**Your objective**
Quote the records below word for word, from the start down to the line containing "Which label corresponds to the smallest". Include that line.

Chart interpretation exercises:

+---+

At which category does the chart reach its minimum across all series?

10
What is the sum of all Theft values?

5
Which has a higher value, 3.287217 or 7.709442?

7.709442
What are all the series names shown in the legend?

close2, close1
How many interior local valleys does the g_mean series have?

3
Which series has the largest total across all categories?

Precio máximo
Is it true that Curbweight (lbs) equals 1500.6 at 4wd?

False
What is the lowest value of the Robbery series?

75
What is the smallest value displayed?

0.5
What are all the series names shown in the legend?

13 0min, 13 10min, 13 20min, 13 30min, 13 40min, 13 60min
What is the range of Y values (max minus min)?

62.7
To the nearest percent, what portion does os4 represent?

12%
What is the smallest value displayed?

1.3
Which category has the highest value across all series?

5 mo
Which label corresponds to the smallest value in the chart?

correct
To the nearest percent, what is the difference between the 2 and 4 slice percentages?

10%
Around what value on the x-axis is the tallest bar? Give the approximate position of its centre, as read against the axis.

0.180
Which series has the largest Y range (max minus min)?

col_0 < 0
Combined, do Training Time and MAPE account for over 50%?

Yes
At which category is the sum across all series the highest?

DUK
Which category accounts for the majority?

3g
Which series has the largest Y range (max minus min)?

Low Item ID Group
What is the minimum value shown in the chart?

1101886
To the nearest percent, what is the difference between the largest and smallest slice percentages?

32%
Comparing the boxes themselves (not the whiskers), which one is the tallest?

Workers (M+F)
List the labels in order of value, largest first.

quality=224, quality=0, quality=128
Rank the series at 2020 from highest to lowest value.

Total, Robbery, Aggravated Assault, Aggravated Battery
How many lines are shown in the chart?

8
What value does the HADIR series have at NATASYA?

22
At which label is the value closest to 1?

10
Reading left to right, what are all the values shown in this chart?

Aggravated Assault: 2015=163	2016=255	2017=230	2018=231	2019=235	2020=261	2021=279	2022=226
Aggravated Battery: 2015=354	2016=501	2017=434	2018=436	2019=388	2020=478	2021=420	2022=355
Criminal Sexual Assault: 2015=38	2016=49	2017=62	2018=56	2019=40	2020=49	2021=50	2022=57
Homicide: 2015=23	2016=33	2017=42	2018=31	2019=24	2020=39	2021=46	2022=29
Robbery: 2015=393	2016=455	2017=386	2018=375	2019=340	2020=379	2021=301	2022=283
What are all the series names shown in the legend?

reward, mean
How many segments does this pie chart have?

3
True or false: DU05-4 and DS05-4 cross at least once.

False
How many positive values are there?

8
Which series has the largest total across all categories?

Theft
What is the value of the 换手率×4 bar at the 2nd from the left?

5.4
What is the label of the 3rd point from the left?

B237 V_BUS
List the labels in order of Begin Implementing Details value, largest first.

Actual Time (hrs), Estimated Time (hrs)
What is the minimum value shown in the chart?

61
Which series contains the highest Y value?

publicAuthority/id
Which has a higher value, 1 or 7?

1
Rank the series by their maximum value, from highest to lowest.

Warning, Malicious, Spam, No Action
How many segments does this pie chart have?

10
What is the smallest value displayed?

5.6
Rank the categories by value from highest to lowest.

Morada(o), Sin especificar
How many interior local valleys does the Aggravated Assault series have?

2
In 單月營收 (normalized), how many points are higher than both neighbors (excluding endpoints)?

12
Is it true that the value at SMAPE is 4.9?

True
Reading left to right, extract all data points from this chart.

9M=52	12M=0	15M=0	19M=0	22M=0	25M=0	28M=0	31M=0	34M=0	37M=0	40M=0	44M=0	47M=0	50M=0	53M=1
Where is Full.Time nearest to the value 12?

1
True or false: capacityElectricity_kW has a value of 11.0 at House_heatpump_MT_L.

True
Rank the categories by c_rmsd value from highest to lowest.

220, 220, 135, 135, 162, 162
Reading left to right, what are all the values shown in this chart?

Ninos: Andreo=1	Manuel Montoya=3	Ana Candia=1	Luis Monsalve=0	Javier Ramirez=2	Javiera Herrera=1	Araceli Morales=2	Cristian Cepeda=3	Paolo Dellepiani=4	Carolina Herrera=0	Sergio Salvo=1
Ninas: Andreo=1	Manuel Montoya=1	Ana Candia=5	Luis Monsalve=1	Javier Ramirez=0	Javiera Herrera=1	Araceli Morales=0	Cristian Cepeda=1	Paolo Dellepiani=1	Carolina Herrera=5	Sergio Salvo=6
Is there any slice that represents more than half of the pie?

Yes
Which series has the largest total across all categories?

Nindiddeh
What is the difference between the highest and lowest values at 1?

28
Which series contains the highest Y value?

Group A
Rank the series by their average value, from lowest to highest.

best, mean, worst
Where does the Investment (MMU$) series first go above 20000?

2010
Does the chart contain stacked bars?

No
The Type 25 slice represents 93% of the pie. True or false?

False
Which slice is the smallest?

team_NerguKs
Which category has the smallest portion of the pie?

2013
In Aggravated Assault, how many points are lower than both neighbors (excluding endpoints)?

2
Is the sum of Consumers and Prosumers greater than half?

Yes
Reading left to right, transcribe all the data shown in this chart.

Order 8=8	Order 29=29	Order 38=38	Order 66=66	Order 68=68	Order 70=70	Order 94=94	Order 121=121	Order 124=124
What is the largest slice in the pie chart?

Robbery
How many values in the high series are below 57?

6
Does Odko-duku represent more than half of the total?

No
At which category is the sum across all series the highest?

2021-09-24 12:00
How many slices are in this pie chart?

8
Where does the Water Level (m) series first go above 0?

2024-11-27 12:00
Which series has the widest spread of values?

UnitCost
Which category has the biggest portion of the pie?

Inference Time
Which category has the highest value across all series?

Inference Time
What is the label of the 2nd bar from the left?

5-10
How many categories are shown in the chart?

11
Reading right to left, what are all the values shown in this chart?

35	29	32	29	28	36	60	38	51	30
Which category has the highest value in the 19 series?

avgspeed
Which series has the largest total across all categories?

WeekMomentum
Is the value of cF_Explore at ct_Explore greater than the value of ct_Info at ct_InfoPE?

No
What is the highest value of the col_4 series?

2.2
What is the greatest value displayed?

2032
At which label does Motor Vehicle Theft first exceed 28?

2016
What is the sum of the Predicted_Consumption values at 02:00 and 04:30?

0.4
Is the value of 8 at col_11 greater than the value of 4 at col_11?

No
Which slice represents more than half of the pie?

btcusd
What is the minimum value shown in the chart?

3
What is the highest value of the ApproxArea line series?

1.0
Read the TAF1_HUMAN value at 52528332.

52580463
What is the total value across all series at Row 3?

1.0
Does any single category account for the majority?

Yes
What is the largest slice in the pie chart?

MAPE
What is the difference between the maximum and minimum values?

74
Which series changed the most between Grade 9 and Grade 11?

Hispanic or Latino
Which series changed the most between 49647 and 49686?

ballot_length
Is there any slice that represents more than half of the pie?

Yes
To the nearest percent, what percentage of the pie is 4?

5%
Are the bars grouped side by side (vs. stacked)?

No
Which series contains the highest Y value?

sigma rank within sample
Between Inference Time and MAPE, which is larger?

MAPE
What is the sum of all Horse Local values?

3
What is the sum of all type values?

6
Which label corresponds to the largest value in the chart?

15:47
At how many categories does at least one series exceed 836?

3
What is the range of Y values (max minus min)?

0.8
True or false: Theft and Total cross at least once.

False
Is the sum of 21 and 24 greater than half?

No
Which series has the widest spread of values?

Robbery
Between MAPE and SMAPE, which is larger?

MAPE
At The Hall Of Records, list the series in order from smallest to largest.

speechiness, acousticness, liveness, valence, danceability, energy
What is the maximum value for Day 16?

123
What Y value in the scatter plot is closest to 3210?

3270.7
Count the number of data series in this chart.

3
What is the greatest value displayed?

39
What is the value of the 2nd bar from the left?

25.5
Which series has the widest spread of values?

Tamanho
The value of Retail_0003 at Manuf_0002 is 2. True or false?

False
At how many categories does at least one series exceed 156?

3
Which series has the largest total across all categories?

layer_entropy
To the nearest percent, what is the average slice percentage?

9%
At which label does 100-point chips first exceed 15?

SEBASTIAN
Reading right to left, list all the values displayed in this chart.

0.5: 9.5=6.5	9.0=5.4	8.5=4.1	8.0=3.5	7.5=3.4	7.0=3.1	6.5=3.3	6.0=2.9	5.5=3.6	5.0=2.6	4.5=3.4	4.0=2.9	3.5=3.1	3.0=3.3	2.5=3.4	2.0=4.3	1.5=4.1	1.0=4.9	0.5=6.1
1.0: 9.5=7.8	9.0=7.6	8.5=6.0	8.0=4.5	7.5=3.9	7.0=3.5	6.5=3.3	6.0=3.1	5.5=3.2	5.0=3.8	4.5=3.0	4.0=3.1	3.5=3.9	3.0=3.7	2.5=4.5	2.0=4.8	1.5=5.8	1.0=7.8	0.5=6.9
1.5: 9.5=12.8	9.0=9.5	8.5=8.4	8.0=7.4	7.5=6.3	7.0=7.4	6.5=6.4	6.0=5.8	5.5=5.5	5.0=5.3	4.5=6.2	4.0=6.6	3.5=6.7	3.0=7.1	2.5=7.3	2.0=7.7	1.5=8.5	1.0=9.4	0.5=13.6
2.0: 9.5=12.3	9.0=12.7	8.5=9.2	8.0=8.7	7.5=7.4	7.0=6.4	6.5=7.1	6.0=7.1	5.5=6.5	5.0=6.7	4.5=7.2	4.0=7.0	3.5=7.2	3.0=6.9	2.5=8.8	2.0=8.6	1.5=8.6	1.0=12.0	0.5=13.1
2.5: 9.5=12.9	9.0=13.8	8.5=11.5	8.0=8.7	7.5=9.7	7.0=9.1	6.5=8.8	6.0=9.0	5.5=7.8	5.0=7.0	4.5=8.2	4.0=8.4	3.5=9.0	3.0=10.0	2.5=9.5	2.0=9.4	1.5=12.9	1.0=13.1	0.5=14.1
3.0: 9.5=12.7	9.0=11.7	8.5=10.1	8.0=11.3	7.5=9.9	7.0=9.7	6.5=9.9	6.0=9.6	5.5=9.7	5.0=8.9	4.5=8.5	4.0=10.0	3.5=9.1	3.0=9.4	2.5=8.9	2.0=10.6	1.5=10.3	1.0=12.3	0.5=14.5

+---+

**Your response**
At which category does the chart reach its minimum across all series?

10
What is the sum of all Theft values?

5
Which has a higher value, 3.287217 or 7.709442?

7.709442
What are all the series names shown in the legend?

close2, close1
How many interior local valleys does the g_mean series have?

3
Which series has the largest total across all categories?

Precio máximo
Is it true that Curbweight (lbs) equals 1500.6 at 4wd?

False
What is the lowest value of the Robbery series?

75
What is the smallest value displayed?

0.5
What are all the series names shown in the legend?

13 0min, 13 10min, 13 20min, 13 30min, 13 40min, 13 60min
What is the range of Y values (max minus min)?

62.7
To the nearest percent, what portion does os4 represent?

12%
What is the smallest value displayed?

1.3
Which category has the highest value across all series?

5 mo
Which label corresponds to the smallest value in the chart?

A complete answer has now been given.